In the Kurdyka-Łojasiewicz inequality text below, what two quantities does the inequality link?

SELECTED PASSAGE
□ □ □

Kurdyka-Łojasiewicz Inequality in Optimization

Updated 11 January 2026

Kurdyka-Łojasiewicz inequality is a foundational result linking function value gaps with subgradient norms, crucial for analyzing convergence in optimization.
It generalizes the classical Łojasiewicz gradient inequality to nonsmooth, infinite-dimensional, and composite settings with explicit rate regimes.
Recent advances introduce the exact modulus and calculus rules for desingularizers, enhancing rate optimality across various algorithmic frameworks.

□ □ □

INPUT DATA
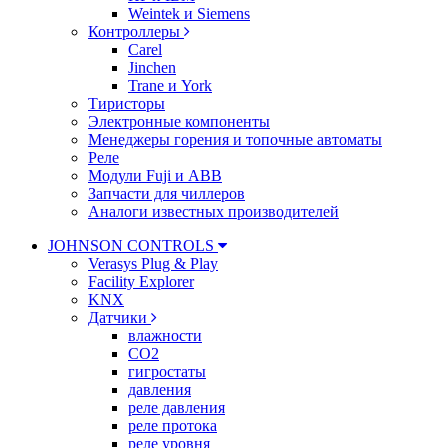
Weintek и Siemens
Контроллеры
Carel
Jinchen
Trane и York
Тиристоры
Электронные компоненты
Менеджеры горения и топочные автоматы
Реле
Модули Fuji и ABB
Запчасти для чиллеров
Аналоги известных производителей
JOHNSON CONTROLS
Verasys Plug & Play
Facility Explorer
KNX
Датчики
влажности
CO2
гигростаты
давления
реле давления
реле протока
реле уровня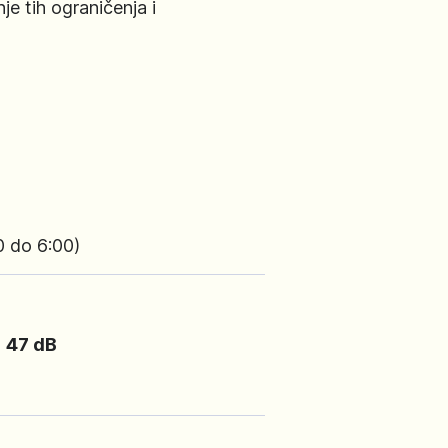
je tih ograničenja i
0 do 6:00)
 dB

□ □ □

RESPONSE AREA
Function value gaps and subgradient norms.